Small boy is no longer smaller than me, wears the same size of trousers as his dad, and objects to being called small boy. He rightly points out that I am now the most vertically challenged member of our household. It feels strange to notice the practical changes in these not quite adult children of mine. They look cramped when sat in a row on the back seat of my car; we no longer shop in the children’s sections of stores; laundry loads fill up due to the size of garments as much as the number of items to be washed.
Some of the changes make life easier. My daughter is currently on a week of work experience and can catch a train to and from her destination, coping with the required transfer in the city with ease. She plans on going camping at the weekend and will make her own way home, hopefully by begging a lift off a friend but, if not, then by public transport. Next week she has her first driving lesson, another milestone on her road to independence.
My middle son appears desperate to shake off the perceived maternal interference in his life. He is happy to debate and discuss, but has no patience with any attempts to coerce his behaviour. I am having to learn to treat my children as I would any other adult, even if they are still some years away from earning that nomenclature.
I remember so clearly being my children’s ages and feeling the frustration that financial dependence creates. I try hard to balance offering security and guidance with enough freedom to allow them to become what they are capable of achieving. I know that I have it so much easier than many at my stage in life. My kids are not rebels, merely growing up and away from the apron strings that have tied them to me for so long.
I have a great deal of respect for today’s young people. They face a level of uncertainty and financial difficulty that the elders in their lives avoided yet were complicit in creating, even if only by default. The National Health Service is being dismantled, the welfare state capped, and pursuing further education now leads to massive debt unless the bank of mum and dad can pick up the bill; an option available only to the truly wealthy. If the economy does not change radically and soon then it is hard to see how my children will ever become home owners, something that I expected to achieve as soon as I entered the permanent workforce. With more and more companies looking to employ freelancers or zero hour contract workers, there is little guarantee of permanence in the decreasing number of decent jobs available in this country.
When others around my age or older complain about today’s young people I question if they have taken the time to get to know any. It often seems to me that it is the young people who are asking the pertinent questions and looking below the surface of issues, rather than merely believing the propaganda churned out by our so called leaders. Many of my peers appear blinkered by prejudice, convinced of their own rightness, no longer capable of unbiased critical thinking. They see things only from their personal vantage point, showing little interest in subsequent effects.
When I look at the people around me I find that I support dropping the voting age to sixteen. Young people are being shafted in favour of pandering to a growing elderly population with a strong sense of self entitlement. The spanner in the works is, of course, that so many young people see no point in voting. The political parties have become one, homogeneous mass of apparently untrustworthy self promoters, out to further their own interests above all else.

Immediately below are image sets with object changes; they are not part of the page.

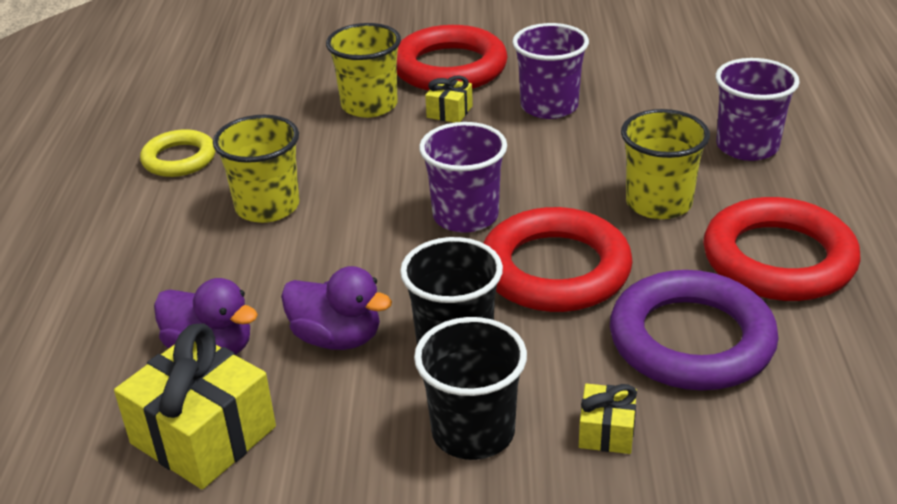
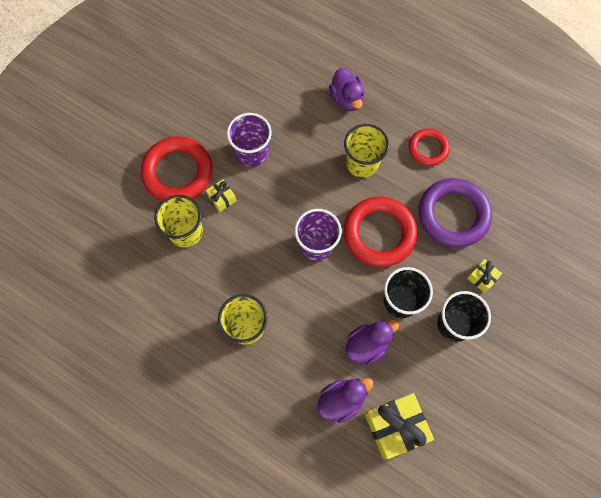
camera: 60 degrees left, 35 degrees up
(179, 159) = (168, 350): yellow ring -> none
(747, 147) = (346, 99): purple cup -> purple duck
(778, 259) = (428, 149): red ring -> red ring, size x0.58

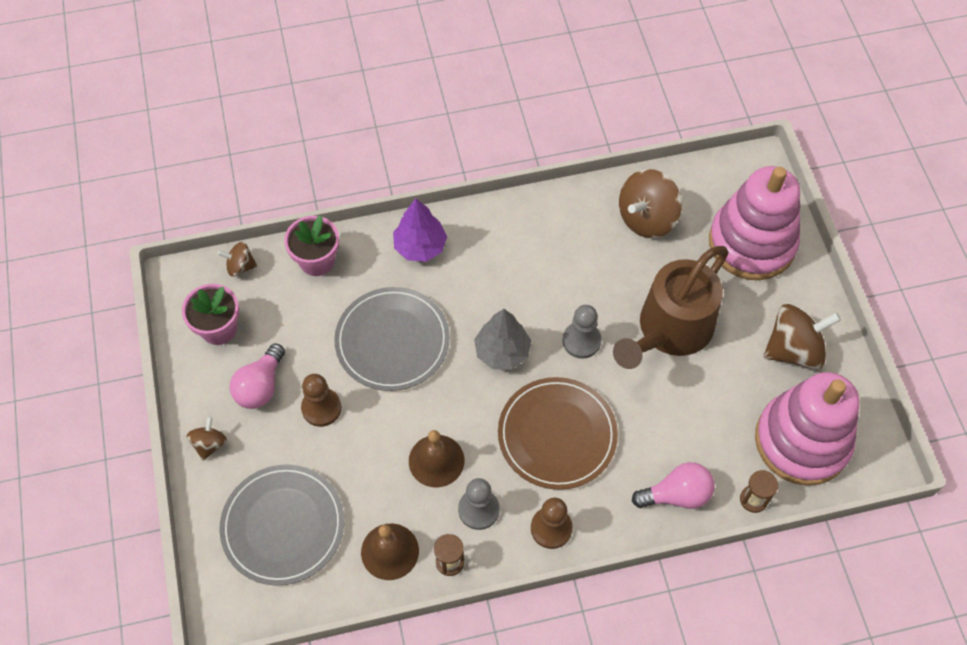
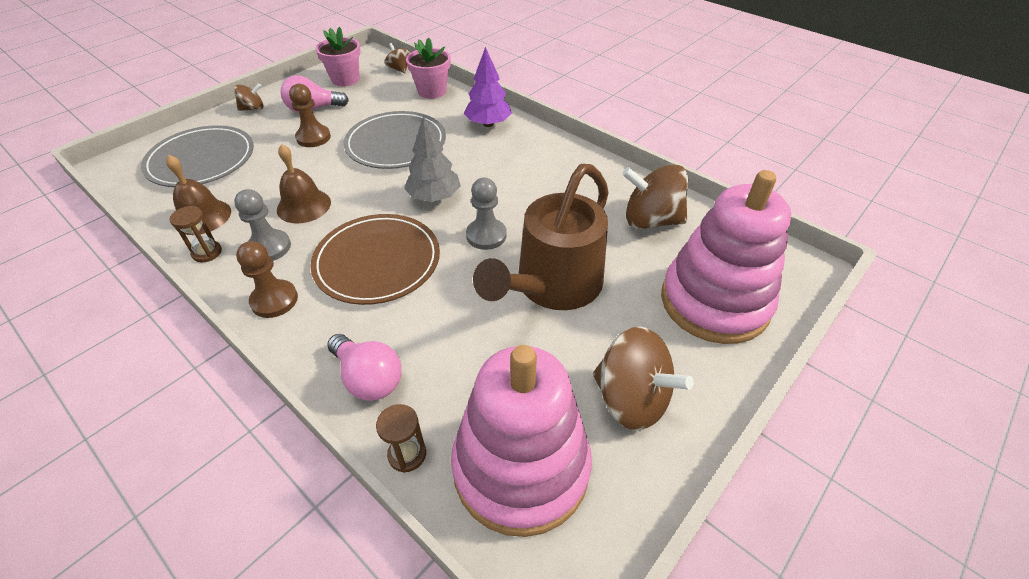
camera: 55 degrees right, 15 degrees down
(669, 331) = (552, 286): brown watering can -> brown watering can turned 60 degrees counterclockwise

As the elderly often appear to vote from habit the politicians can get away with a great deal so long as certain headline benefits are retained. It is no wonder that voter apathy is increasing.
Young people may not yet have the life experience to know how to present their case in an appealing manner, but perhaps we as a country need to be shaken up with a bit of straight talking. The elderly are not supported with the money that they have paid into the system over the years but by the money that is currently being generated or borrowed. With the wealthy elite doing all that they can to squirrel away their resources beyond the reach of government and country, difficult decisions must be made. I do not expect to have a financial cushion when I am old.
The world is changing. So many rail loudly against the effect rather than looking at the cause. My media feed is full of calls to sign petitions for change, yet still we are offered no real choice in elections. It is all short term thinking: my health needs, my pension, my comfort and security. Perhaps if we invested in our young people rather than ourselves then they could find a way to turn the country’s finances around and thereby look after us all.
I wish that I could offer my children a better adult world. Perhaps we need to sink more deeply into the mire that we have created, to affect the lifestyles of a broader spectrum of the population, before change will happen. Looking at the way young people are being made to bear the brunt of the current mess I will not feel justified in asking them to support me when I am old. Of course, I hope that my own children will be able and willing to look out for me, but the message they are being given by so many is that they must take care of themselves without the state support that their elders have enjoyed. If that is the message that we are giving them then we should be willing to bear the consequences when state support is withdrawn from all.